I just so happened to have 300ml of whipping cream AND about 4 squares of coffee flavoured chocolate which I grated on top. Mixing one of those coffee sachets http://www.longfordtasmaniaclassifieds.com/listing/vhealthportal-com-online-us-drugstore/ with the cream and whipping should be made illegal. It was absolutely gorgeous and I licked that dish and those beaters so clean, they didn’t need washing up. Coffee and chocolate, another one of those delicious combinations.

Mochaccino Cream Cake

  • 1 and half cups plain flour
  • 1 sachet “Mochaccino” coffee sachet
  • 3 tablespoons cocoa
  • 1/2 cup sugar
  • 1 sachet “Mochaccino” coffee sachet, diluted with 1 cup hot water
  • 1 teaspoon vanilla
  • 1 tablespoon white vinegar
  • 6 tablespoons oil (I use canola)
  • 1 teaspoon bicarb soda
  • half teaspoon salt
  • 300ml whipping cream plus extra “Mochaccino” coffee sachet
  • grated chocolate to finish cake
  1. Turn oven to 180 C (375 F). 
  2. Grease a 20cm ring cake tin well. 
  3. Dust inside the tin with a little flour. Tap out excess. 

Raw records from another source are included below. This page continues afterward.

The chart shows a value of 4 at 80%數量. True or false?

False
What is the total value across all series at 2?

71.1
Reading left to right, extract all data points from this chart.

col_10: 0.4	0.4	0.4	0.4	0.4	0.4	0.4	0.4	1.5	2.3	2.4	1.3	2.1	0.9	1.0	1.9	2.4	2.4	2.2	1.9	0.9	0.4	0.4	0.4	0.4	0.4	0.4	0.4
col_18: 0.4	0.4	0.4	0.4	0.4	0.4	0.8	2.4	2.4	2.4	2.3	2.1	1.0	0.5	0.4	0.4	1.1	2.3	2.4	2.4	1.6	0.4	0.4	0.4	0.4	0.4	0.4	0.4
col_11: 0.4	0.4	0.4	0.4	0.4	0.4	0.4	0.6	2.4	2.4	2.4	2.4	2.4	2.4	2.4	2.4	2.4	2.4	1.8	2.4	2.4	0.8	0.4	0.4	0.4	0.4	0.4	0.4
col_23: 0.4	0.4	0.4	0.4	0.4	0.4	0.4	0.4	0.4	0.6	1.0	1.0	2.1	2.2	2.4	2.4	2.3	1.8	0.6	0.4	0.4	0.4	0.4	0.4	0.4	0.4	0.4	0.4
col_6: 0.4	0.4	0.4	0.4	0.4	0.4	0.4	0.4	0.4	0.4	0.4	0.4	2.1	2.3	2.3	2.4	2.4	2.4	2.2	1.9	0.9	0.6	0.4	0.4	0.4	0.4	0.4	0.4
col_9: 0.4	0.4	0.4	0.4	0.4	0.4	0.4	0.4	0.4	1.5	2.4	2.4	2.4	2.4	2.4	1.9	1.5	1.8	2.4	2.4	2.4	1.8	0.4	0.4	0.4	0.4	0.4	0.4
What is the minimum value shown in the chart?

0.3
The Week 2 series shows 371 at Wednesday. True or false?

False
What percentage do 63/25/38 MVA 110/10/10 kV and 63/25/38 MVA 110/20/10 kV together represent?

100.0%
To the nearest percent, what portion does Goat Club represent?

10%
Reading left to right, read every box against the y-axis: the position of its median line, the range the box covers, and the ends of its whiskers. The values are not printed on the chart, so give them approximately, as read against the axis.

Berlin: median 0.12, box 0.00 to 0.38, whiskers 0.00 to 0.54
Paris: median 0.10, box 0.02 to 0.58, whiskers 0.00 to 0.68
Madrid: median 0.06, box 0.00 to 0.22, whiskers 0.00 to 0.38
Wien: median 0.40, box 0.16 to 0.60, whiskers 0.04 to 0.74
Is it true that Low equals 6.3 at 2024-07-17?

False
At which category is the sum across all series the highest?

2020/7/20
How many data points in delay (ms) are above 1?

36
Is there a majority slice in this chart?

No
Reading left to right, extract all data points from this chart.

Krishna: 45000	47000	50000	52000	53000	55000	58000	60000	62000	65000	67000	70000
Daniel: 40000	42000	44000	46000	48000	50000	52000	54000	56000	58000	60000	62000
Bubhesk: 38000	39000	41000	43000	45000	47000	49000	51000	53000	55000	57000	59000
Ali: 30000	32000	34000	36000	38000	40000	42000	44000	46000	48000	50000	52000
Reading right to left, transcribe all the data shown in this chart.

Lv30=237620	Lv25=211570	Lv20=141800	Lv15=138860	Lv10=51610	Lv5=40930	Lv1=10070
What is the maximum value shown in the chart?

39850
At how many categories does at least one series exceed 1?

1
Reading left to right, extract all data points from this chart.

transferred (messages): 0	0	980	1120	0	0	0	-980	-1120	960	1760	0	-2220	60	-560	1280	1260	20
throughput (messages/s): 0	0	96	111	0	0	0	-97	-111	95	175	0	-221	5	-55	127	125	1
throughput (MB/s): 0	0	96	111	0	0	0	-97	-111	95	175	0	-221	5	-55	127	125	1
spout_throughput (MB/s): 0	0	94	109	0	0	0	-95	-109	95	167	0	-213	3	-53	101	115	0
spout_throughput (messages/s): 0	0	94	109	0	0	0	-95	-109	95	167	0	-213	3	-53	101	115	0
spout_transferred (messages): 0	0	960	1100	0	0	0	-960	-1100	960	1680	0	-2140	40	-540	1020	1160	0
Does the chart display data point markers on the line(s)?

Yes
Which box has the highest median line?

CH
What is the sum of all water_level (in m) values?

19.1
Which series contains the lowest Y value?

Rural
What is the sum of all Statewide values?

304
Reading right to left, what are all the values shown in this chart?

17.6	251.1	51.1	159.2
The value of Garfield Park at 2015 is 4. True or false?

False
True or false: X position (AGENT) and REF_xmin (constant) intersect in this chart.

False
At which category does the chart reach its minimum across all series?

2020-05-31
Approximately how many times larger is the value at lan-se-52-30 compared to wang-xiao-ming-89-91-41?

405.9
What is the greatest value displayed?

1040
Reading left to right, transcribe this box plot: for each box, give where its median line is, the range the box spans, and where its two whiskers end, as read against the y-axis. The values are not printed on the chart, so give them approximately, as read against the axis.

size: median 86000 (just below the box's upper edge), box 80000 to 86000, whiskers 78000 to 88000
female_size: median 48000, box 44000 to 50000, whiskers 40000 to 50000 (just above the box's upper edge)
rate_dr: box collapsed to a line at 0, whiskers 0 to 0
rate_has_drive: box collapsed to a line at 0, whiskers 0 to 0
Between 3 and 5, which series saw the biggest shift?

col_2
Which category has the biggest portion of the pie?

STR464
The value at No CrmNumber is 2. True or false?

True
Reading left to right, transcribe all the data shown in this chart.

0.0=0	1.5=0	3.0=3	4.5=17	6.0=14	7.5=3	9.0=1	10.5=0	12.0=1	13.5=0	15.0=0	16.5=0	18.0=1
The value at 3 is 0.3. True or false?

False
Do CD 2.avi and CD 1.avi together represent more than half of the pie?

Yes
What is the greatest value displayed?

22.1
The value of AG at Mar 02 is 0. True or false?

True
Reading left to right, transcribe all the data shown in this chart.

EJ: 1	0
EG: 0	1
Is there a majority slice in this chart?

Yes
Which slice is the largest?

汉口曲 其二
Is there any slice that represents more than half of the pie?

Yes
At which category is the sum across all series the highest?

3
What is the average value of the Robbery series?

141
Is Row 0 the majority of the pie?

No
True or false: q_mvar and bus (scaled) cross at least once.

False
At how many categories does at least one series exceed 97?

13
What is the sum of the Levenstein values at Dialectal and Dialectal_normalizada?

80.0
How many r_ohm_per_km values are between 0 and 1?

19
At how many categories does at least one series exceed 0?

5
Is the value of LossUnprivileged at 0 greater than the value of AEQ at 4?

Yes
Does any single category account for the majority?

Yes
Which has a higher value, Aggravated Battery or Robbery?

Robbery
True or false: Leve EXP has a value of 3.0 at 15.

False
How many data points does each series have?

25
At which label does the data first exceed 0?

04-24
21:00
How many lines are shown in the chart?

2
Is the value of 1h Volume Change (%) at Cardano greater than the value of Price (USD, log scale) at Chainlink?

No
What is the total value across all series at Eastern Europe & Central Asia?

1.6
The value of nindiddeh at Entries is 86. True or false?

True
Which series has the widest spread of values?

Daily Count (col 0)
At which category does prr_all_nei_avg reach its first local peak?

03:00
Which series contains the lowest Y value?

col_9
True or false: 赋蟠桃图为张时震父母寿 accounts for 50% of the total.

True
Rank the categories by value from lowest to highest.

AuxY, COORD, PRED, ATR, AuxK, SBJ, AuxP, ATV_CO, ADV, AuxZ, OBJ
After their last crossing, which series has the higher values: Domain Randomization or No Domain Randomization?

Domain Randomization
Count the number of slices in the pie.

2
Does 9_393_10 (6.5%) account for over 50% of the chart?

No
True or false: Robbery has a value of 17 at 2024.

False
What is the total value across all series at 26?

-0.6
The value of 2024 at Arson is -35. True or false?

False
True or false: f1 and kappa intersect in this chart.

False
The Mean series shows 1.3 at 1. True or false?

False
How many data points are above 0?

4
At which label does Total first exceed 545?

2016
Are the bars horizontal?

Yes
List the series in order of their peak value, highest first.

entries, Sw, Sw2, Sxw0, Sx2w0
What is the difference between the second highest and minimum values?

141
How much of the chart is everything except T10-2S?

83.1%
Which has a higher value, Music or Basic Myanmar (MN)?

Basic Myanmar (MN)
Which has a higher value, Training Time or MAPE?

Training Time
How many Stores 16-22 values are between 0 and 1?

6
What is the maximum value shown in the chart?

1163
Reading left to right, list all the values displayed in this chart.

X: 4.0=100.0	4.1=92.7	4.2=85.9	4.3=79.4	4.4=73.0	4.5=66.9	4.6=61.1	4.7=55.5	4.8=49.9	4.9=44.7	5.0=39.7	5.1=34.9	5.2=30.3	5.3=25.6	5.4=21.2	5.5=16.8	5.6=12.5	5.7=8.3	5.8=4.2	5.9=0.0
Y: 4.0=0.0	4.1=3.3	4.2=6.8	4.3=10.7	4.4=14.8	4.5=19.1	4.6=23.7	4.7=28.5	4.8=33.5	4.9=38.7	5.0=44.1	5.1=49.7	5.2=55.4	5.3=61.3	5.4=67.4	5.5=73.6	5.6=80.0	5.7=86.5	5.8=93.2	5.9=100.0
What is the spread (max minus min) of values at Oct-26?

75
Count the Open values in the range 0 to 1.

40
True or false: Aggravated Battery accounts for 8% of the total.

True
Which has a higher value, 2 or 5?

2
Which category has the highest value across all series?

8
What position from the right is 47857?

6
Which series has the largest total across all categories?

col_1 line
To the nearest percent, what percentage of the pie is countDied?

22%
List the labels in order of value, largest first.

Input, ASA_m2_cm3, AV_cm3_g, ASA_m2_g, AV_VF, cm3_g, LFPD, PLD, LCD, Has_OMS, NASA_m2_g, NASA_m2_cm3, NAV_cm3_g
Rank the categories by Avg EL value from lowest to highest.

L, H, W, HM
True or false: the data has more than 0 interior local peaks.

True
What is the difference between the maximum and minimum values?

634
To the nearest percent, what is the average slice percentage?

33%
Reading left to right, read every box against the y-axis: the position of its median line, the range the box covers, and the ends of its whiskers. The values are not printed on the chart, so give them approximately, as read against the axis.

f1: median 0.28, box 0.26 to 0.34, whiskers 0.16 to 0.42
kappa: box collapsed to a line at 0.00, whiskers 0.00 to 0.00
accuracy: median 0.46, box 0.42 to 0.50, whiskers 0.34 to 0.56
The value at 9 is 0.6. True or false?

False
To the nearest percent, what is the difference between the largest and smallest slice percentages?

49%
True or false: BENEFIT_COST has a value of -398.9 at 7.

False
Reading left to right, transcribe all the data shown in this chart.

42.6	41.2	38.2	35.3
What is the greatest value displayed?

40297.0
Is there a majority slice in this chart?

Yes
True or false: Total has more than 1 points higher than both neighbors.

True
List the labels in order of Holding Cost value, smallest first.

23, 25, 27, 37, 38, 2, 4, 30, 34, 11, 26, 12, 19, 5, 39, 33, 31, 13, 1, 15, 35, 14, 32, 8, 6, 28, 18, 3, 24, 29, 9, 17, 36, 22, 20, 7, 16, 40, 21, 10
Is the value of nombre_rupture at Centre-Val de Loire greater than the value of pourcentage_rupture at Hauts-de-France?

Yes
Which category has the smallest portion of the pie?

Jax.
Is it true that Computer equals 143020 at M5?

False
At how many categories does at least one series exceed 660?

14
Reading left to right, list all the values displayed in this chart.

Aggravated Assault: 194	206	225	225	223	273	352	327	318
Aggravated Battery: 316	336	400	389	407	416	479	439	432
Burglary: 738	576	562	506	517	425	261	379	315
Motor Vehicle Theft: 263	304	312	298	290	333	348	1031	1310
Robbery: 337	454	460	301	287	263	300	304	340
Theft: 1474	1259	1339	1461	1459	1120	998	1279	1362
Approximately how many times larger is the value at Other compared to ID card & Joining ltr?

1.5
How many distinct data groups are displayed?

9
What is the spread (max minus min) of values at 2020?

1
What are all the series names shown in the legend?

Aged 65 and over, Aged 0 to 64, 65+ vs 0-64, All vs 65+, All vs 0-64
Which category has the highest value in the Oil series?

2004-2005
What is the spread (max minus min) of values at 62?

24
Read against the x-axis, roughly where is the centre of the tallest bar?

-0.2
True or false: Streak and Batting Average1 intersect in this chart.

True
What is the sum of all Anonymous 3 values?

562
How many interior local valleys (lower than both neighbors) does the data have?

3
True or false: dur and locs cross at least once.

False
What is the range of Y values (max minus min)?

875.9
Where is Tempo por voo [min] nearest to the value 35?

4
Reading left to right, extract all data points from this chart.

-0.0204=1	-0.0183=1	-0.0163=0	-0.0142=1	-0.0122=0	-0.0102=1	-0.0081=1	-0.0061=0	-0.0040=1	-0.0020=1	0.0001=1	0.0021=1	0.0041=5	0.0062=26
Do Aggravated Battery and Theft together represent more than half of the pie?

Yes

  4. Put the flour, coffee sachet, sugar, cocoa and hot water in a bowl. 
  5. Add vanilla, vinegar, oil, baking soda and salt. 
  6. Mix with beaters until smooth. (Mixture is runny.) 
  7. Pour into the tin. Bake 35 to 40 minutes. 
  8. Cool for 10 minutes then take out of tin.
  9. Whip cream and coffee sachet together. Split cake and fill with half the cream. Top the remaining cream on the cake. 
  10. Sprinkle with grated chocolate to serve.